### [PROBLEM DESCRIPTION]
For the word "chose", report how many lines of the records below contain it, and nothing more.
*** SOURCE INFORMATION ***
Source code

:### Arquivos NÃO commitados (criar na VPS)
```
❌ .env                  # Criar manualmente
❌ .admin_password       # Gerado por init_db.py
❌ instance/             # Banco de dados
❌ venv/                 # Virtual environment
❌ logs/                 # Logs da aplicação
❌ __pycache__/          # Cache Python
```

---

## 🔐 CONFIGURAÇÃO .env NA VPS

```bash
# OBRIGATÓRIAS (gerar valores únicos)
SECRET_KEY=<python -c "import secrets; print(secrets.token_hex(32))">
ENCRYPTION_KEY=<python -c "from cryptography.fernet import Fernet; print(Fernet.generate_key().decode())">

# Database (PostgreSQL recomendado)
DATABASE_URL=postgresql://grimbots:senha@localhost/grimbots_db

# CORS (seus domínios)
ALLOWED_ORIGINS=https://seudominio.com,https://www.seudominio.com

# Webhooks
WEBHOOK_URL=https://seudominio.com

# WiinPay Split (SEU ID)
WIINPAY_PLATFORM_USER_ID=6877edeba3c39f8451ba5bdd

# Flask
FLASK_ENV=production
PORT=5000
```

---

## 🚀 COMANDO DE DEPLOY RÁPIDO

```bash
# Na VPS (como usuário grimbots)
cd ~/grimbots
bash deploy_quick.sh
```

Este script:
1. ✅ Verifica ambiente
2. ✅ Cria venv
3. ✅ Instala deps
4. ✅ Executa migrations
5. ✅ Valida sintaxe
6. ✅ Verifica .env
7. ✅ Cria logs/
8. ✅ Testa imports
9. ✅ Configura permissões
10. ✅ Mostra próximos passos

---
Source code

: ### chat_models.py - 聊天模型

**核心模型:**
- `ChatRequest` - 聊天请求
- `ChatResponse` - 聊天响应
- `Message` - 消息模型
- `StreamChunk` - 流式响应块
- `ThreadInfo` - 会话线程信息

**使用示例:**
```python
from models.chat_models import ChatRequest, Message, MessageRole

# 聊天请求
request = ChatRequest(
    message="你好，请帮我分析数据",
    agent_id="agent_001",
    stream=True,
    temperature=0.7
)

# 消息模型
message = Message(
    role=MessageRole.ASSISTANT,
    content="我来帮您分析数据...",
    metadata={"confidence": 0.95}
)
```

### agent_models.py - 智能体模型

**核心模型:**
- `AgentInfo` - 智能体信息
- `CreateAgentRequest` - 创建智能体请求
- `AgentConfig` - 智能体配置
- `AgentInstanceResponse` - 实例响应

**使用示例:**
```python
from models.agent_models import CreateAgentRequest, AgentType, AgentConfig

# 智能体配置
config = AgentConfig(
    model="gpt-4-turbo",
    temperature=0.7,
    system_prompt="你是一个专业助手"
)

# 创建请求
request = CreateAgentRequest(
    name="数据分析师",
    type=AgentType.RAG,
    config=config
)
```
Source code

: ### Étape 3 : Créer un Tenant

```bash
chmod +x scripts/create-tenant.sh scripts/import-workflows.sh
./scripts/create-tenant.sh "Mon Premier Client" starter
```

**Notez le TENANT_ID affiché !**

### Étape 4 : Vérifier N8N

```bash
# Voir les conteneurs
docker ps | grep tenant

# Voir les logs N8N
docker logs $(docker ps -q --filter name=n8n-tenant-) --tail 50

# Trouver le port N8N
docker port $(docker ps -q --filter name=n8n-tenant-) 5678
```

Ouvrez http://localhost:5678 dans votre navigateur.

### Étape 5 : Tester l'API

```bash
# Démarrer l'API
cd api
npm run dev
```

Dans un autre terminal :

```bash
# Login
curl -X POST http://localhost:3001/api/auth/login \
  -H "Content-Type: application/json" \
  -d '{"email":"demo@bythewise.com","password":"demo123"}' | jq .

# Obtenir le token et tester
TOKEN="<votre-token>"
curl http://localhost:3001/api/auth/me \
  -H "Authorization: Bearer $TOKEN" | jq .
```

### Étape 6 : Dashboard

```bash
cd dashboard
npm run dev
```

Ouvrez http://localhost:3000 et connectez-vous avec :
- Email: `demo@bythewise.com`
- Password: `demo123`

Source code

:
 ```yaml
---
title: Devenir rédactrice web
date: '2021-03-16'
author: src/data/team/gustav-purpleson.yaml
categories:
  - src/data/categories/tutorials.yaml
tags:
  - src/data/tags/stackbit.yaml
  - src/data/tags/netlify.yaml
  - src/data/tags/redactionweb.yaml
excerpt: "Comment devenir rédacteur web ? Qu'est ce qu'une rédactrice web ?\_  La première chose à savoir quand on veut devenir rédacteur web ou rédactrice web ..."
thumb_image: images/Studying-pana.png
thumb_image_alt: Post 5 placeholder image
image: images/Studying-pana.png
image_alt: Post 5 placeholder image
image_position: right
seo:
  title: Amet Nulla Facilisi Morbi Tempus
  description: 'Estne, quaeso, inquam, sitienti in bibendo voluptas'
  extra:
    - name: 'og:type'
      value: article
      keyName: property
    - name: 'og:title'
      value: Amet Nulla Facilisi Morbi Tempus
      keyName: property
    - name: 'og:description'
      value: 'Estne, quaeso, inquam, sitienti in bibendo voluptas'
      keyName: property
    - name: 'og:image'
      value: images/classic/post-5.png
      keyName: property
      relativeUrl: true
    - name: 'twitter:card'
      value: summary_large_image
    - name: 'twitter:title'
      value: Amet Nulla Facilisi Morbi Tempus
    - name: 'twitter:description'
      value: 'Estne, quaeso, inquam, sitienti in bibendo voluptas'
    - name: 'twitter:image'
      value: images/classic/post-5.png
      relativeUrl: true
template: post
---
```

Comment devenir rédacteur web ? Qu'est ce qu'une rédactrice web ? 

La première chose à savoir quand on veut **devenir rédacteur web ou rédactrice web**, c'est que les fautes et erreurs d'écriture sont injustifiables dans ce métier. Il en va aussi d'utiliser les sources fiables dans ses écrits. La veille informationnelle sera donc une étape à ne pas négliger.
*** End of SOURCE INFORMATION ***
### [TASK OUTPUT]
2